Summary:ASTERISK-13782: sip call setup bug
Reporter:genie (genie)Labels:
Date Opened:2009-03-19 08:04:36Date Closed:2009-04-02 09:29:52
Versions:Frequency of
Environment:Attachments:( 0) asterisk.pcap
( 1) clientA.pcap
( 2) patchpending
( 3) Visio-call_setup_no_reinvite.pdf
Description:I'm testing SIP protocol on Asterisk. While performing tests on performance with packet loss I came across a bug of Asterisk while call initiation. In my Asterisk SIP configuration I have 'canreinvite=no' set. That is why normal call setup looks like that:

However, if the first ACK packet of the flow is lost and the ClientA who does not know it sends Invite_with_authorisation packet the call will never be set up, ending up with a infinte loop where client sends ACK messages and asterisk '491 request pending' message. The wireshark files captured on both ClientA and Asterisk can be found on bug.


Comments:By: genie (genie) 2009-03-19 08:18:51

i wish i could remove links to the files mentioned in the bug report as i have attached them to the report, but i dont know how to edit the post.

By: Ravindra Devadiga (ravindrad) 2009-03-30 11:12:30

Retransmission handling in asterisk for incoming requests are cancelled only if the pending invite and Cseq of the acknowledgment request received are same.

If the CSeq request received are higher than the current pending invite CSeq the ack matching will fail and the retransmission continues even after receiving ack.

So following patches fixes the bug retransmission.
But I dont think 491 request pending should be generated for this scenario. This
is a valid scenario and when packet loss scenario happens in network, calls  
will be dropped with this way of handling in asterisk. I already have worked on a fix for it. Need some more testing. I should be able to update the patch for this by tomorrow.

By: genie (genie) 2009-04-01 21:20:59

i'm not sure if i got you right ravindrad but i did some extra tests and here is what i've found:
UserA start one sesion (CSeq = 1) and without finishing it starts another one (CSeq = 2). Therefore astersik sends '491 request pending'. However the 491 message holds Cseq=2 info. When i was using ekiga, it resonded fur such a 491 message with ACK-Cseq=2, while it was ACK-CSeq=1 missing. So as for me the bug is that '491 messages' hold wrong CSeq.
I hope it was the same what you have found out.

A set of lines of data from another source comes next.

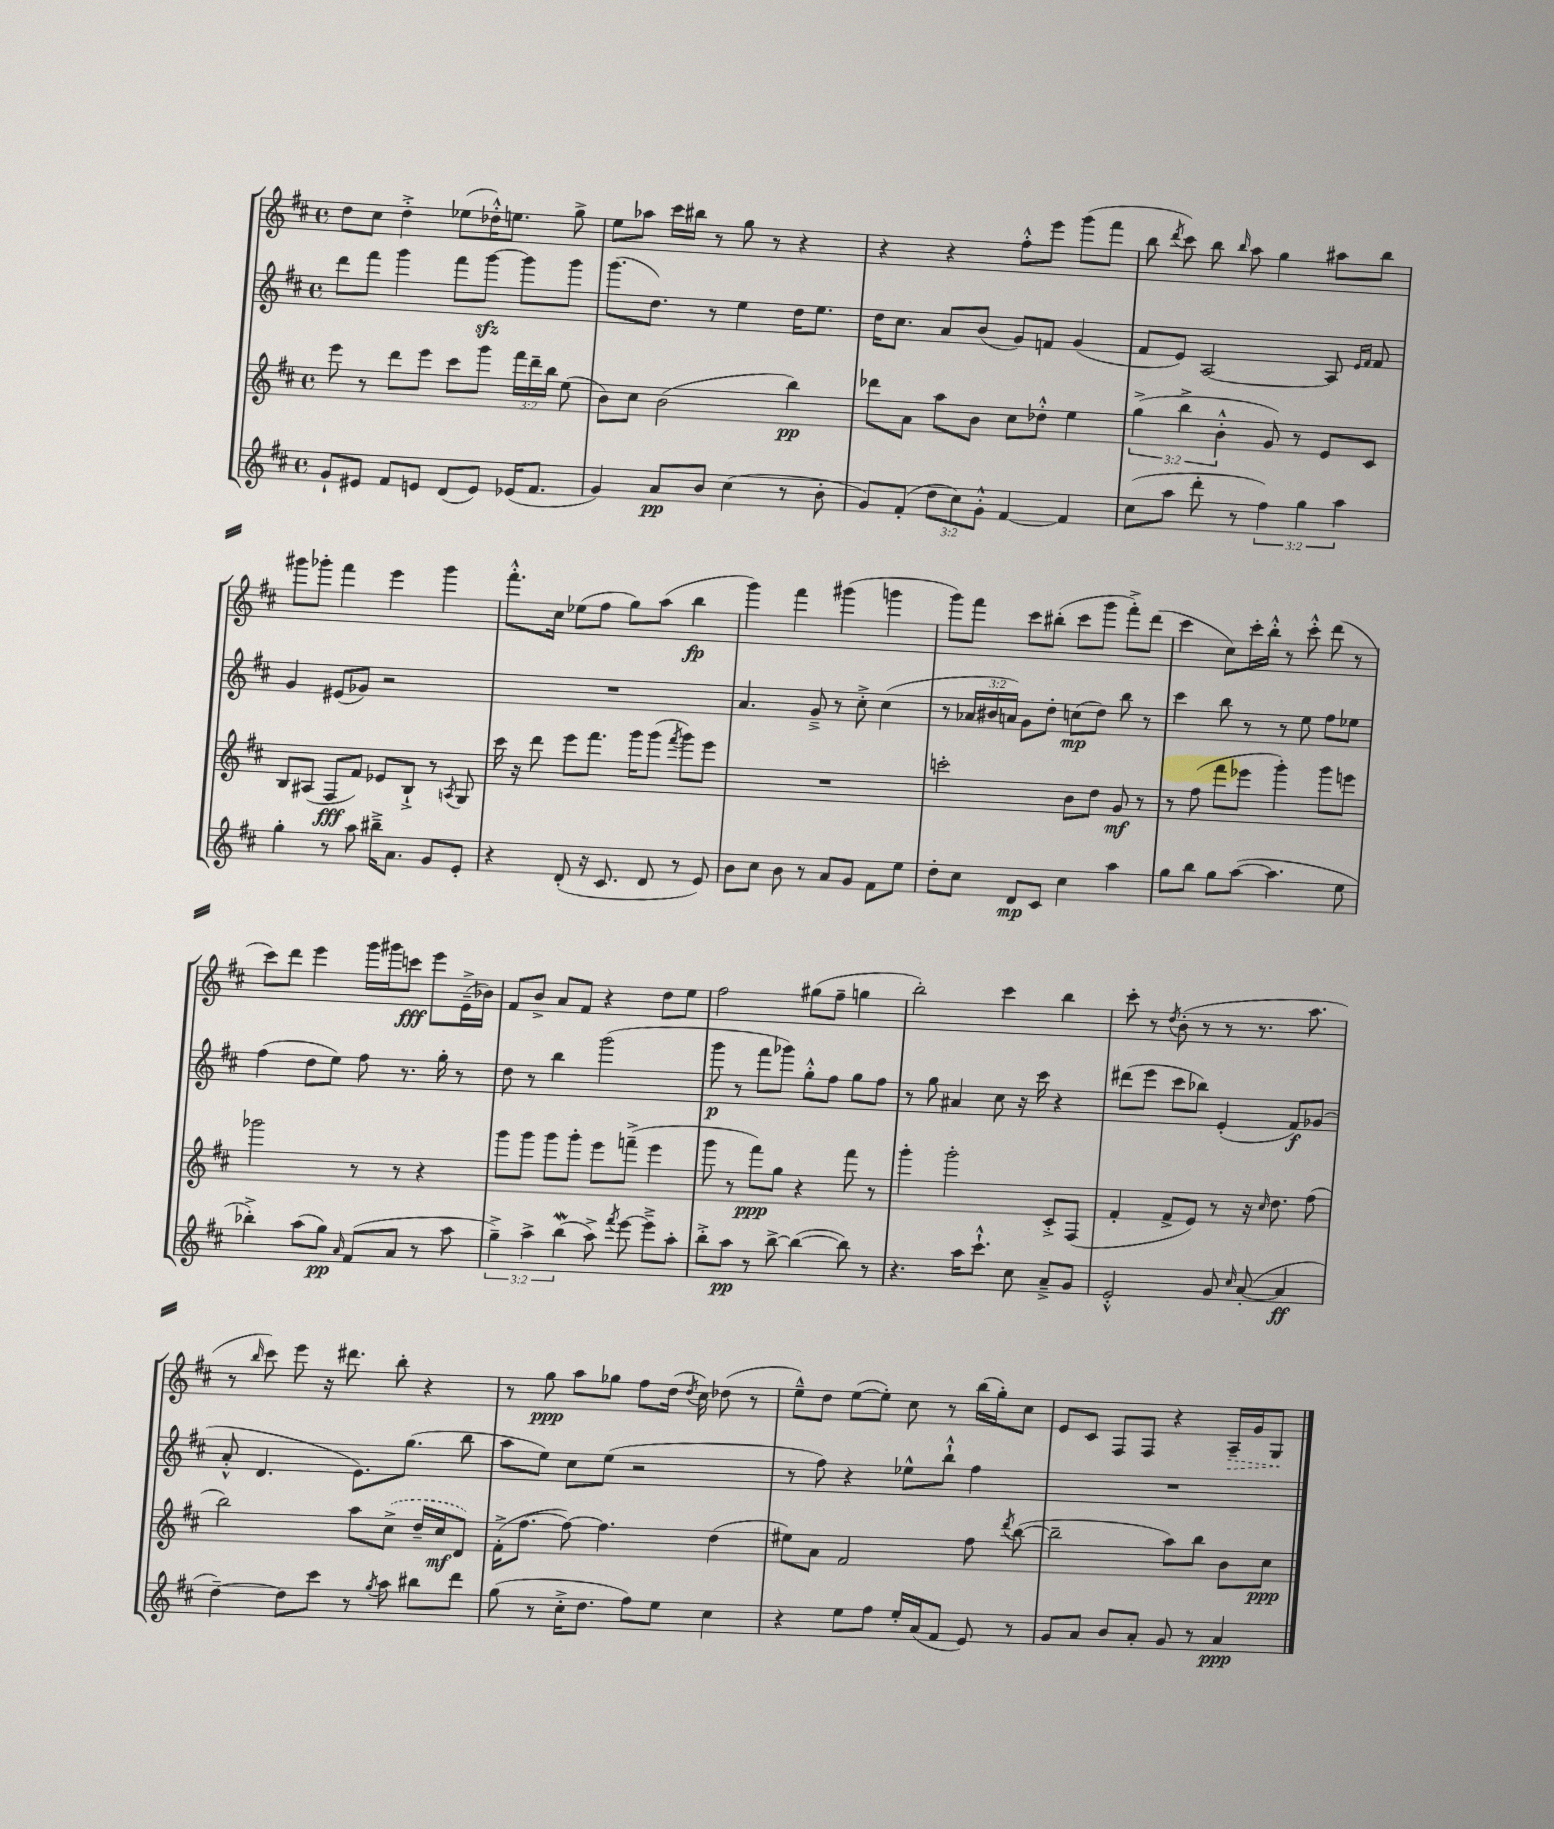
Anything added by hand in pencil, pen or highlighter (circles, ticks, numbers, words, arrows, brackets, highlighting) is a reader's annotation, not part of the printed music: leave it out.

**kern	**kern	**kern	**kern
*staff4	*staff3	*staff2	*staff1
*clefG2	*clefG2	*clefG2	*clefG2
*k[f#c#]	*k[f#c#]	*k[f#c#]	*k[f#c#]
*M4/4	*M4/4	*M4/4	*M4/4
*met(c)	*met(c)	*met(c)	*met(c)
8g`	8eee	8ddd	8dd
8e#	8r	8fff#	8cc#
8f#	8ddd	4ggg	4dd'^
8e	8eee	.	.
(8d	8ccc#	8fff#	(8ee-
8e)	8ggg	[8ggg	16dd-'^^)
.	.	.	8.ee
(16e-	24fff#	8ggg]	.
.	24ddd~	.	.
8.f#	.	.	.
.	24bb	.	.
.	(8ee	8ggg	8gg^
=	=	=	=
4g)	8b)	(8.ggg	8ee
.	8cc#	.	8aa-
.	.	8.dd)	.
8a	(2b	.	16ccc#
.	.	.	16bb#
8b	.	8r	8r
(4cc#	.	4ee	8gg
.	.	.	8r
8r	4bb)	16dd	4r
.	.	8.ee	.
8b'	.	.	.
=	=	=	=
8g)	8ddd-	16dd	4r
.	.	8.cc#	.
(8f#'	8a	.	.
12dd	8aa	8a	4r
12cc#)	.	.	.
.	8b	(8b	.
12g'^^	.	.	.
[4f#	8cc#	8g)	8ff#'^^
.	8dd-'^^	8f	8eee
4f#]	4ee	(4g	(8ggg
.	.	.	8fff#
=	=	=	=
(8cc#	(6gg^	8f#	8bb
.	.	.	8qddd
8aa	.	8e)	8ccc#)
.	6bb^	.	.
8ddd'	.	[2A	8bb
.	6b'^^	.	.
.	.	.	16qqbb
8r	.	.	8aa
6ff#)	8g)	.	4gg
.	8r	.	.
6gg	.	.	.
.	8e	8A]	8aa#
6aa	.	.	.
.	.	16qqe	.
.	.	16qqf#	.
.	8c#	8f#	8bb
=	=	=	=
4gg'	8B	4g	8ggg#
.	(8A#	.	8ggg-'
8r	8F#	(8e#	4fff#
8aa	8f#)	8g-)	.
16bb#~^	8e-	2r	4eee
8.a	.	.	.
.	8B`^	.	.
8g	8r	.	4ggg-
.	8qA	.	.
8e'	8G	.	.
=	=	=	=
4r	16ccc#	1r	8.fff#'^^
.	16r	.	.
.	8ddd	.	.
.	.	.	16cc#
(8d'	8eee	.	(8ee-
16r	8.fff#	.	8ff#
8.c#	.	.	.
.	.	.	8gg)
.	16ggg	.	.
8d	(8ggg	.	(8aa
.	8qfff#	.	.
8r	8ggg)	.	4bb
8e)	8eee	.	.
=	=	=	=
8b	1r	4.a	4ggg)
8cc#	.	.	.
8b	.	.	4fff#
8r	.	8g~^	.
8a	.	8r	(4ggg#
8g	.	8cc#'^	.
8f#	.	(4cc#	4ggg
8ee	.	.	.
=	=	=	=
8dd'	2ccc'	8r	8ggg)
8cc#	.	24a-	8fff#
.	.	24b#	.
.	.	24a)	.
8d	.	8g	8ccc#
8c#	.	8dd'	(8bb#'
4cc#	8b	(8cc	8ccc#
.	8dd	8dd)	8ggg
4aa	8g	8bb	8fff#'^)
.	8r	8r	(8ddd
=	=	=	=
8gg	8r	4ccc#	4ccc#
8bb	(8ff#	.	.
8gg	8fff#	8bb	8cc#)
([8aa	8eee-	8r	16ccc#'
.	.	.	16bb'^^
4.aa]	4ggg')	8r	8r
.	.	8ee	8ccc#'^^
.	8ggg	8ff#	(8ddd
8ee	8eee	8ee-	8r
=	=	=	=
4bb-'^)	2ggg-	(4ff#	8ccc#)
.	.	.	8ddd
(8aa	.	8dd	4eee
8gg)	.	8ee)	.
16qqa	.	.	.
(8f#	8r	8ff#	16ggg
.	.	.	16ggg#
8a	8r	8.r	8ccc
8r	4r	.	8eee
.	.	16gg'	.
8aa	.	8r	(16e~^
.	.	.	16b-)
=	=	=	=
6gg~^)	8ggg	8dd	8f#
.	8ggg	8r	8b^
6aa^	.	.	.
.	8ggg	4bb	8a
(6bb	.	.	.
.	8ggg'	.	8f#
8aa^)	8eee	(2ggg	4r
8qfff#	.	.	.
[8eee	(8fff~^	.	.
8eee~^]	4eee	.	8dd
8aa'	.	.	8ee
=	=	=	=
8bb'^	8ggg	8ggg	2ff#
8aa	8r	8r	.
8r	8fff#)	8fff#	.
[8bb^	8gg	8ggg-)	.
(4bb_	4r	8gg'^^	(8gg#
.	.	8ff#	8ff#~
8bb])	8fff#	8gg	4gg
8r	8r	8ff#	.
=	=	=	=
4.r	4ggg'	8r	2bb')
.	.	8gg	.
.	2ggg'	4a#	.
16aa	.	.	.
8.ccc#`^^	.	.	.
.	.	8cc#	4ccc#
8cc#	.	16r	.
.	.	16ccc#	.
8a~^	8c#'^	4r	4bb
8g	(8F#	.	.
=	=	=	=
2e'^^	4f#'	(8ddd#	8ccc#'
.	.	8eee	8r
.	.	.	8qdd
.	8f#^	8ccc#	(8b'
.	8e)	8bb-)	8r
8g	8r	(4e'	8r
16qqcc#	.	.	.
([8a'	16r	.	8.r
.	16qqcc#	.	.
.	8.dd	.	.
4a]	.	8f#)	.
.	.	.	8.aa
.	(8ff#	(8g-	.
=	=	=	=
[4dd~)	2bb)	8a'^^	8r
.	.	.	16qqbb
.	.	4.d	8ccc#)
8dd]	.	.	8eee
8ccc#	.	.	16r
.	.	.	8.ddd#
8r	8aa	8.e)	.
8qgg	.	.	.
8aa	(8cc#^	.	8bb'
.	.	(8.gg	.
8bb#	16dd~	.	4r
.	16cc#	.	.
8ddd	8d)	8bb	.
=	=	=	=
(8gg	(16f#'^	8aa	8r
.	[8.ff#	.	.
8r	.	8ee)	8gg
16cc#'^	8ff#_)	8cc#	8aa
8.dd	.	.	.
.	4.ff#]	(8ee	8gg-
8ff#)	.	2r	8ff#
8ee	.	.	(16dd
.	.	.	8qdd
.	.	.	16cc#)
4cc#	(4dd	.	(8dd-
.	.	.	8r
=	=	=	=
4r	8ee#)	8r	8ee~^^)
.	8a	8ff#)	8dd
8ee	2f#	4r	([8ee
8ff#	.	.	8ee'])
16ee'	.	8ee-^^	8cc#
(16a	.	.	.
8f#	.	8bb`^^	8r
8e)	8ff#	4ff#	(16bb
.	.	.	16gg')
.	8qddd	.	.
8r	([8bb	.	8cc#
=	=	=	=
8g	2bb~]	1r	8e
8a	.	.	8c#
8b	.	.	8F#
8a'	.	.	8F#
8g	8aa)	.	4r
8r	8bb	.	.
4a	8b	.	16A~
.	.	.	16g
.	8cc#	.	8G
==	==	==	==
*-	*-	*-	*-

By: snuffy (snuffy) 2009-04-02 07:33:12

I've assigned to you dvossel, as you last worked on 491 recently..
Is it likely that you may have fixed this in your latest patch?

By: Ravindra Devadiga (ravindrad) 2009-04-02 09:03:57

I am in totally sync with you Genie. I was commenting about the 491 response sent for the second invite with cseq =2, I think it is not handled according to RFC 3261. The 491 response should be sent when you send an outgoing invite which is not yet completed and at the same time you receive incoming invite for the same session, this happens only in case of reinvite. But here in asterisk it is handled bit differently.

RFC 3261, in section 14,2 he says "A UAS that receives a second INVITE before it sends the final  response to a first INVITE with a lower CSeq sequence number on the same dialog MUST return a 500 (Server Internal Error) response to the   second INVITE and MUST include a Retry-After header field with a randomly chosen value of between 0 and 10 seconds".

A UAS that receives an INVITE on a dialog while an INVITE it had sent on that dialog is in progress MUST return a 491 (Request Pending) response to the received INVITE

In case of incoming invite even the first invite is not completed, we can allow the user to try "max retry" times for a call or transaction timeout.

If we take the above scenario, ack for the first invite is dropped(cseq=1), Unaware of this UA sends invite with authentcation(cseq=2). In this case asterisk should continue retransmit 401 until it receives ack for that and should process this 2nd invite. If the max retries are reached and still the transaction are not completed then call should be disconnected.

I already worked on the fix for it. It is working fine, needs some more testing... Could not test it since got busy with some other things. I think Monday I can update the patch for this.

By: David Vossel (dvossel) 2009-04-02 09:29:51

committed a patch April 1st that should have taken care of this. Updating to the latest branch code should fix it.  If not, feel free to re-open this issue and I'll take a closer look at it.